In the power struggle, stakeholders are involved in such political activities as lobbying, donation,
protest, coalition formation, voting, policy making, and legal actions to obtain power in the form of the
ability to exert influence on community issues. These activities are physical and tangible, and every
physical action has a symbolic aspect as people make sense of it by creating a meaning out of it. On the
other hand, stakeholders are engaged in the symbolic struggle by disseminating linguistic messages about
community issues to the public to obtain public legitimacy (Shin, 2009a). Therefore, the analysis of
symbolic struggle focuses on linguistic strategies and impacts of stakeholders’ public discourses. For this
model, I define such physical political actions as position-takings in the power struggle while analyzing
frames for public discourses in the symbolic struggle.

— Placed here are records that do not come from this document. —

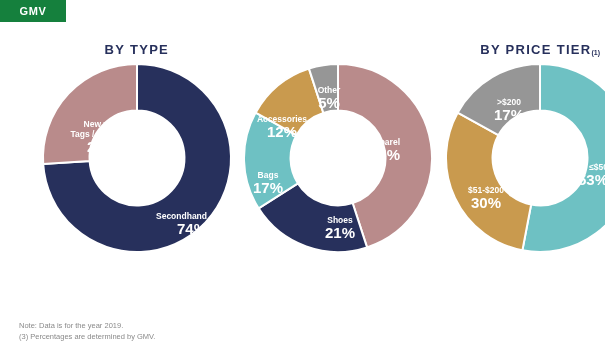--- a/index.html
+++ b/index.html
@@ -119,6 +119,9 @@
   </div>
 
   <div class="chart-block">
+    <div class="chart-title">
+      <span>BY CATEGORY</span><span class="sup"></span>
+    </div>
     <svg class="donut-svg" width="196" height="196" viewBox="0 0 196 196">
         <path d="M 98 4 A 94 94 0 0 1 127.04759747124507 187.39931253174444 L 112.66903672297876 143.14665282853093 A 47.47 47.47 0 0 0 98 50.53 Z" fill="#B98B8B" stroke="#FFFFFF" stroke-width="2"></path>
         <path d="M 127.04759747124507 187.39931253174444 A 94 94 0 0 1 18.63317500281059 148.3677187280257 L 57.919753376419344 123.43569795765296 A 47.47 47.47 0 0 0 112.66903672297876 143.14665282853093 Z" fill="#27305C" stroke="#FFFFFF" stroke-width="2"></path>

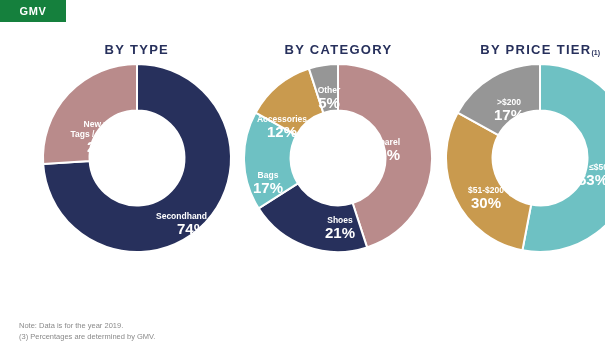--- a/index.html
+++ b/index.html
@@ -95,6 +95,7 @@
     font-size: 7.5px;
     line-height: 10.5px;
     white-space: nowrap;
+    margin-left: 40px;
   }
 </style>
 </head>

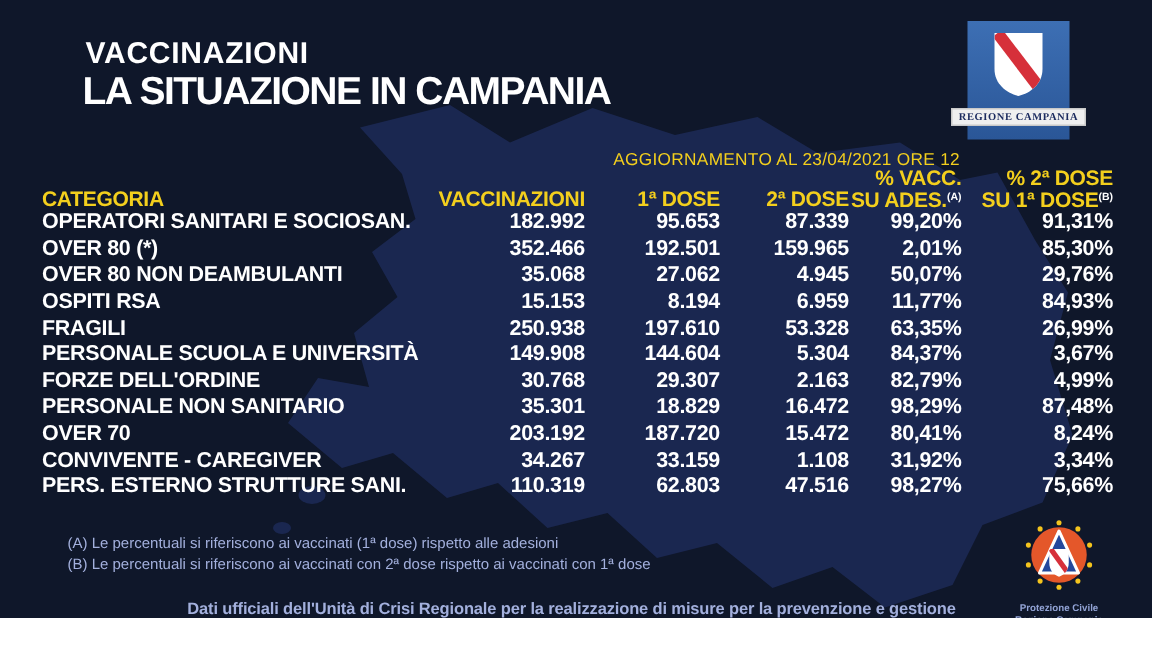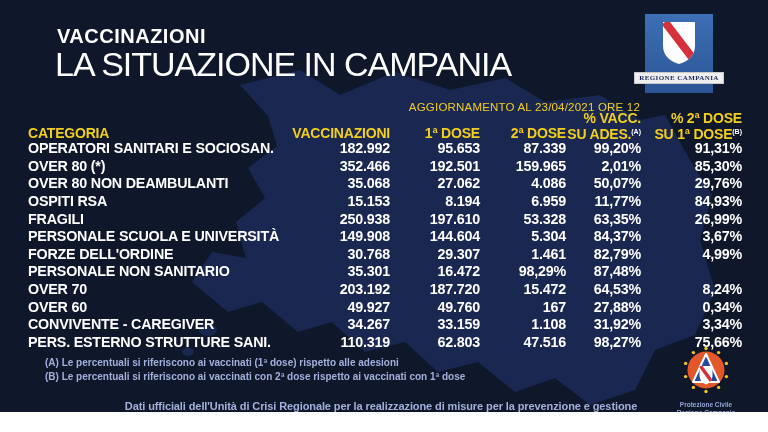--- a/index.html
+++ b/index.html
@@ -11,8 +11,8 @@
 
   .kicker{position:absolute;left:57px;top:25px;color:#fff;font-weight:bold;
           font-size:20px;letter-spacing:.5px;}
-  .big-title{position:absolute;left:55px;top:45px;color:#fff;font-weight:normal;
-          font-size:34px;letter-spacing:-1px;white-space:nowrap;}
+  .big-title{position:absolute;left:55px;top:45px;color:#fff;font-weight:bold;
+          font-size:26px;letter-spacing:-1px;white-space:nowrap;}
   .update{position:absolute;left:300px;top:101px;width:340px;text-align:right;
           color:#f3cf1d;font-weight:normal;font-size:11.5px;letter-spacing:.2px;}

For the theoretical foundation, I draw on Pierre Bourdieu’s theories of practice and
communication, mainly because Bourdieu’s theories enable us to scrutinize urban politics to uncover logics
behind the dynamics while identifying reformist possibilities and potential in individuality, or individual
politics, which is socially generated and evaluated. In short, Bourdieu’s theory accounts for human agents’

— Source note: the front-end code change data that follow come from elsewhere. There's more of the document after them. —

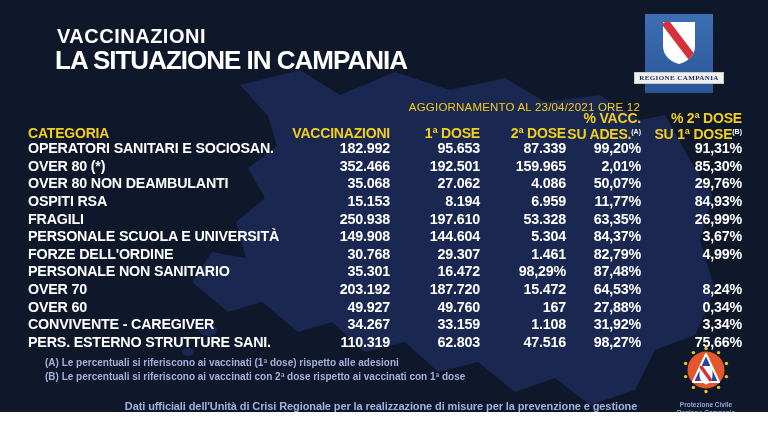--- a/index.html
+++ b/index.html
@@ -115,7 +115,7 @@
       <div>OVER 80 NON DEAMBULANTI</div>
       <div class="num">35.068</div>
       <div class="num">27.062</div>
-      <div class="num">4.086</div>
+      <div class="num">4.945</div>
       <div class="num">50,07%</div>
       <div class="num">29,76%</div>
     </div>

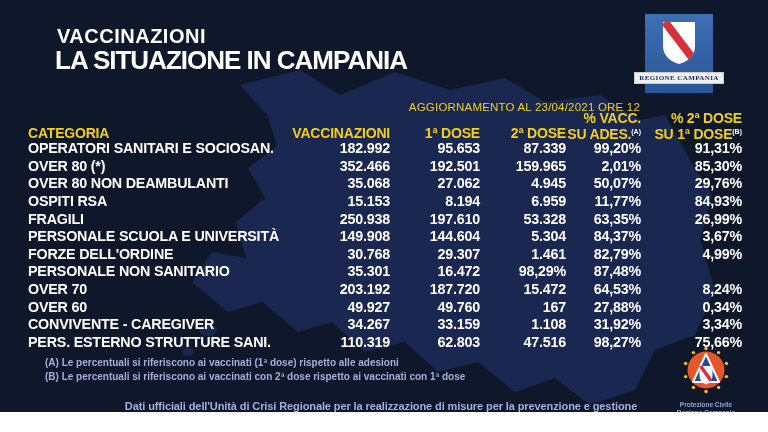--- a/index.html
+++ b/index.html
@@ -151,7 +151,7 @@
       <div>FORZE DELL'ORDINE</div>
       <div class="num">30.768</div>
       <div class="num">29.307</div>
-      <div class="num">1.461</div>
+      <div class="num">2.163</div>
       <div class="num">82,79%</div>
       <div class="num">4,99%</div>
     </div>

practices according to the formula [(habitus)(capital)] + field (Bourdieu, 1988). Put simply, whereas a
field provides an objective structure as a social arena where people maneuver to compete for higher
positions with capitals as sought-after stakes to exert power over others, habitus, as a socially shaped
subjective inner system for perception and practice, leads the people to make individual choices of action
to achieve their objectives. Hence, Bourdieu’s theory can help us avoid a mechanical explanation of
human actions, which treats the individual only as a homophilious agent of a group (Shin, 2013, 2014).
Also, his theory of communication provides a more realistic view of the public deliberation process.
Therefore, this study links two streams of Bourdieusian research and builds an integrated research
framework for investigating urban politics.
To translate the theoretical framework into an empirical research model with Bourdieu’s relational
mode of social research, I employ tripartite network analysis—an applied network analysis method based
on formal concept analysis, or Galois lattice—by integrating two bipartite network analyses: one for the
link between stakeholders and their position-takings and the other for the link between stakeholders and
their public discourses. A Galois lattice diagram illustrates the linkages among specific stakeholders, their
choices of actions (position-takings), and their public discourses. Indeed, the Galois lattice can serve as an
effective method for not only conducting urban politics research but developing civic engagement
strategy, because it identifies specific stakeholders, their strategies, and their connections in a certain
local politics. We will revisit the practicality of the method in the conclusion.